Três dias antes de tomar posse como presidente do Tribunal de Justiça do Rio de Janeiro (TJRJ), em pleno turbilhão da transição, o Desembargador Ricardo Cardozo gentilmente concedeu entrevista à Revista JC para falar sobre os planos de sua gestão. Eleito em primeiro escrutínio com o voto de 99 dos 185 desembargadores, o magistrado é um profundo conhecedor do Tribunal, no qual, além de corregedor e agora presidente, já ocupou o cargo de diretor-geral da Escola da Magistratura do Estado do Rio de Janeiro (Emerj), dentre inúmeras outras atribuições institucionais.

Na carta que enviou aos magistrados e servidores quando se lançou candidato a presidente, em agosto de 2022, Cardozo já havia enumerado alguns dos principais projetos que pretende colocar em prática, como: o aprimoramento dos canais de comunicação interna e externa, em busca de transparência e participação democrática dos servidores e da sociedade fluminense; a criação das secretarias de Responsabilidade Social e Sustentabilidade e de Governança; a construção de novos fóruns em Magé e Seropédica; e a modernização do parque tecnológico.

+ + + + + + +

◆ **O que se pede**
Responda às perguntas abaixo com base no texto extraído acima:
1. Quantos desembargadores votaram em Ricardo Cardozo na eleição para presidente do TJRJ?
2. Que cargo ele já ocupou na Escola da Magistratura do Estado do Rio de Janeiro?
3. Em quais cidades ele pretende construir novos fóruns?

◆ **Informações fornecidas**
+ + + + + + +

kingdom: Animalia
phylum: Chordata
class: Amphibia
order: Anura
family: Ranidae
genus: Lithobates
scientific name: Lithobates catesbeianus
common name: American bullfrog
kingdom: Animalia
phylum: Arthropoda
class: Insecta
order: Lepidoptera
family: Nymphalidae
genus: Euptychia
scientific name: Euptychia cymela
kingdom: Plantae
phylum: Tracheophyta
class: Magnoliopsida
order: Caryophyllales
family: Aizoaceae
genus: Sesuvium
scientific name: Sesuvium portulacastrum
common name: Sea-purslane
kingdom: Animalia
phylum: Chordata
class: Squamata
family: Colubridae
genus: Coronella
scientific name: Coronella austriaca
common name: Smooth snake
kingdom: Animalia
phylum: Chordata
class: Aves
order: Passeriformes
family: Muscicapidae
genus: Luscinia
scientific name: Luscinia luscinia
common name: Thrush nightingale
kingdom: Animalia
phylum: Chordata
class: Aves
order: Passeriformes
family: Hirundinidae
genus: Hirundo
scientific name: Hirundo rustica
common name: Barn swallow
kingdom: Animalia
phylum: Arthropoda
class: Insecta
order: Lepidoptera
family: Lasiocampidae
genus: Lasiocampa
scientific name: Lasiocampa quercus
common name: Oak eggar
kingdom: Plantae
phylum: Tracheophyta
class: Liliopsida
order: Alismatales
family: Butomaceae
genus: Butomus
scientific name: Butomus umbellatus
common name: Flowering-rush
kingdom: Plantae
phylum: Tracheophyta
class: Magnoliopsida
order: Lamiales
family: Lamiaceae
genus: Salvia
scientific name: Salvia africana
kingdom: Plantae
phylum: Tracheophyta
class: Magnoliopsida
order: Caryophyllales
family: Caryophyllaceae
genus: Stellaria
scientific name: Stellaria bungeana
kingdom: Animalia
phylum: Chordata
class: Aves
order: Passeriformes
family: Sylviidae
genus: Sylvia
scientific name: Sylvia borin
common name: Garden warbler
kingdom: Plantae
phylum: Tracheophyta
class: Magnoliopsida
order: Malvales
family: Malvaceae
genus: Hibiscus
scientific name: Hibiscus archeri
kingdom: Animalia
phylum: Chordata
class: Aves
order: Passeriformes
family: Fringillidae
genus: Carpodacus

+ + + + + + +

◆ **Resposta da tarefa**
1. 99 dos 185 desembargadores.
2. Diretor-geral.
3. Magé e Seropédica.